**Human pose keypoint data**
____

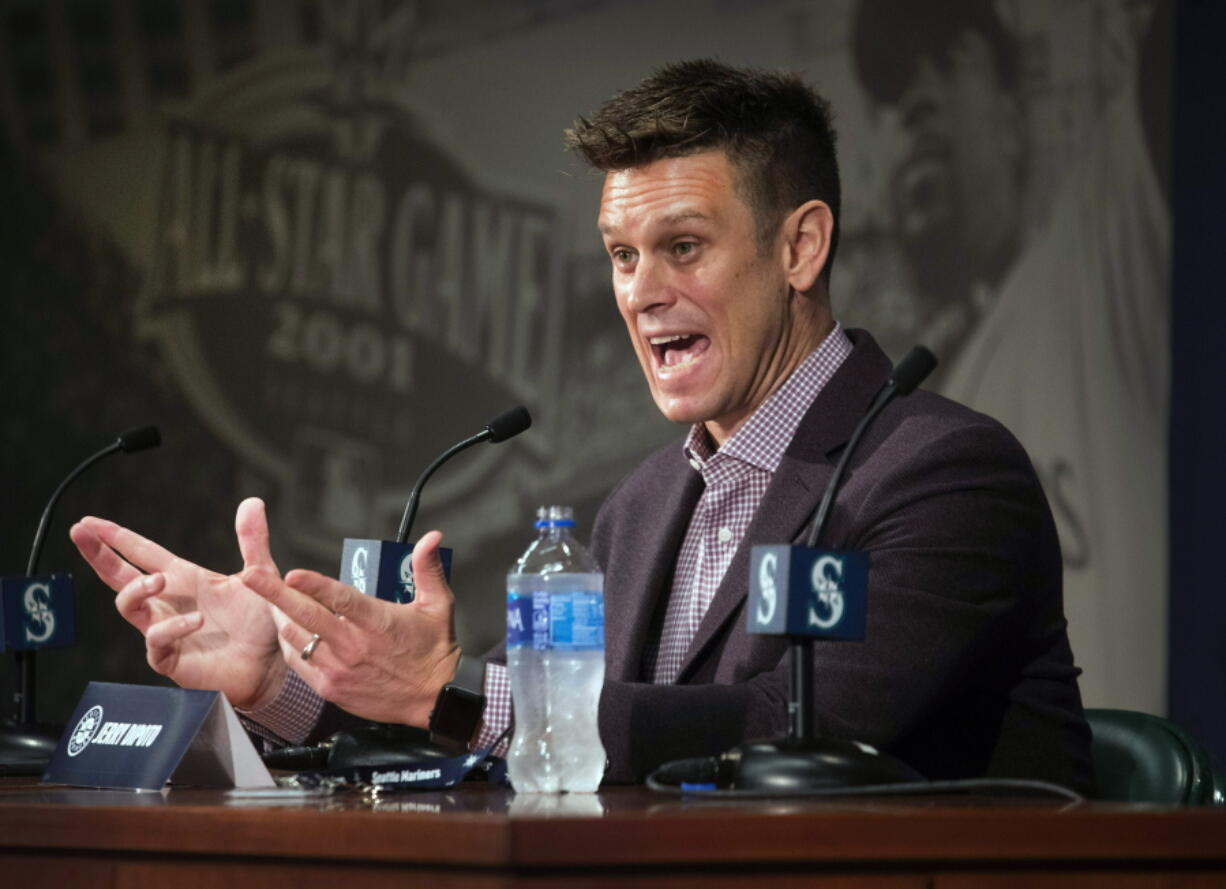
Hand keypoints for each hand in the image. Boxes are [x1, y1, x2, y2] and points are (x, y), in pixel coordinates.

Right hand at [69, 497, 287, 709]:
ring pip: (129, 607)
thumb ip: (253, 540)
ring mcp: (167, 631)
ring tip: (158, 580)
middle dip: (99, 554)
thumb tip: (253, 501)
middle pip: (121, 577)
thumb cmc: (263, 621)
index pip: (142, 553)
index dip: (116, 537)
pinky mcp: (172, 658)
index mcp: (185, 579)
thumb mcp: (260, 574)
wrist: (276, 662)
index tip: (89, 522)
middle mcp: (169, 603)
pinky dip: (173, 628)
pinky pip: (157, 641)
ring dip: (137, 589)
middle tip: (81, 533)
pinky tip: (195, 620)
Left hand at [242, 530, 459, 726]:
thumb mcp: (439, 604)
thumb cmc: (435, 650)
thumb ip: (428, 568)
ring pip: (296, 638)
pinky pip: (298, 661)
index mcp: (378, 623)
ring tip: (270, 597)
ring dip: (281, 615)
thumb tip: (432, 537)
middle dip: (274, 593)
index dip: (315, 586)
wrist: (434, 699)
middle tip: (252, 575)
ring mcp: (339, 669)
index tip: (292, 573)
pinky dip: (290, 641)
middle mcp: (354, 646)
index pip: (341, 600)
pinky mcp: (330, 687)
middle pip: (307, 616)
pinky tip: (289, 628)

____

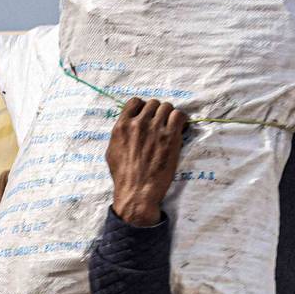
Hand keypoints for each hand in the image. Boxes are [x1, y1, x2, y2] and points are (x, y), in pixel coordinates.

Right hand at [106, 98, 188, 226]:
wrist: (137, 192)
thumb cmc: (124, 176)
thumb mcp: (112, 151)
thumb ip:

____

**Required action**
Lines with "ring" in them are what the answer must contain; copy each from the records above.

**Exercise response**
ring pip: (129, 607)
ring mcp: (167, 631)
ring tip: (158, 580)
ring dip: (137, 589)
ring pip: (296, 638)
ring tip: (270, 597)
ring dip: (281, 615)
ring mcp: (339, 669)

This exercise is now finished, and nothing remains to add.